Cluster and distribution strategy configuration

By default, run API takes care of wrapping your model code in a TensorFlow distribution strategy based on the cluster configuration you have provided.

No distribution

CPU chief config and no additional workers

tfc.run(entry_point='mnist_example.py',
        chief_config=tfc.COMMON_MACHINE_CONFIGS['CPU'])

OneDeviceStrategy

1 GPU on chief (defaults to AcceleratorType.NVIDIA_TESLA_T4) and no additional workers.

tfc.run(entry_point='mnist_example.py')

MirroredStrategy

Chief config with multiple GPUs (AcceleratorType.NVIDIA_TESLA_V100).

tfc.run(entry_point='mnist_example.py',
        chief_config=tfc.COMMON_MACHINE_CONFIGS['V100_4X'])

MultiWorkerMirroredStrategy

Chief config with 1 GPU and 2 workers each with 8 GPUs (AcceleratorType.NVIDIA_TESLA_V100).

**Exercises:**
1: Write out the distribution strategy text again, starting at "By default, run" and ending at "no additional workers.", and swap every "workers" for "replicas".
2: Resume the distribution strategy text after its final sentence and continue it.

**Source information:**

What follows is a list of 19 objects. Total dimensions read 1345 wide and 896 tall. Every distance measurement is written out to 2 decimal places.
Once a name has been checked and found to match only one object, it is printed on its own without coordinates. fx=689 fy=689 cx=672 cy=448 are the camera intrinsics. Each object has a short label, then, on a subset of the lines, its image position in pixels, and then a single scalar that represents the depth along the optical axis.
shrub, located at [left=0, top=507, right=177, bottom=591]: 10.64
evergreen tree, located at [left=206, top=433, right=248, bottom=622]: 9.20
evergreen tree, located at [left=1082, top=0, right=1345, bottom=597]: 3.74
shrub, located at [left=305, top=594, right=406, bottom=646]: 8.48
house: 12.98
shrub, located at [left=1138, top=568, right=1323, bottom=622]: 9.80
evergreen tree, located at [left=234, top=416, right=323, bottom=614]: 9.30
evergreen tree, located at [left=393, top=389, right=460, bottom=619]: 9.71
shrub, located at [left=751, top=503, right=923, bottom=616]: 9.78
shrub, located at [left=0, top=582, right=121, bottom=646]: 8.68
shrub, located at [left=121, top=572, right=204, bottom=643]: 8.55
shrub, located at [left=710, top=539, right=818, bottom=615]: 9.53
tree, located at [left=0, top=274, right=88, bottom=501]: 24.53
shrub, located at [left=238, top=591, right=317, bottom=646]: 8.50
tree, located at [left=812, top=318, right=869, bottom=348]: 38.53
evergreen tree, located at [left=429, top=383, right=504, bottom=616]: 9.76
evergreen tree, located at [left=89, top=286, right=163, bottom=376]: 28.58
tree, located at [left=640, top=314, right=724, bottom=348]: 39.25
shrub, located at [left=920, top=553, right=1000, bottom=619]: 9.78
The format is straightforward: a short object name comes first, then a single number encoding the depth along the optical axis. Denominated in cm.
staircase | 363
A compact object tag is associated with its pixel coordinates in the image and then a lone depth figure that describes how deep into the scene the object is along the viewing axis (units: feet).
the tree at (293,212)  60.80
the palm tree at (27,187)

**Answers to this exercise:**
1:
By default, run API takes care of wrapping your model code in a TensorFlow distribution strategy based on the cluster configuration you have provided.

No distribution

CPU chief config and no additional replicas

tfc.run(entry_point='mnist_example.py',
        chief_config=tfc.COMMON_MACHINE_CONFIGS['CPU'])

OneDeviceStrategy

1 GPU on chief (defaults to AcceleratorType.NVIDIA_TESLA_T4) and no additional replicas.

2:
tfc.run(entry_point='mnist_example.py',
        chief_config=tfc.COMMON_MACHINE_CONFIGS['V100_1X'],
        worker_count=2,
        worker_config=tfc.COMMON_MACHINE_CONFIGS['V100_8X'])

TPUStrategy

Chief config with 1 CPU and 1 worker with TPU.

tfc.run(entry_point="mnist_example.py",
        chief_config=tfc.COMMON_MACHINE_CONFIGS["CPU"],
        worker_count=1,
        worker_config=tfc.COMMON_MACHINE_CONFIGS["TPU"])

Please note that TPUStrategy with TensorFlow Cloud works only with TF version 2.1 as this is the latest version supported by AI Platform cloud TPU

Custom distribution strategy

If you would like to take care of specifying a distribution strategy in your model code and do not want run API to create a strategy, then set distribution_stategy as None. This will be required, for example, when you are using strategy.experimental_distribute_dataset.

tfc.run(entry_point='mnist_example.py',
        distribution_strategy=None,
        worker_count=2)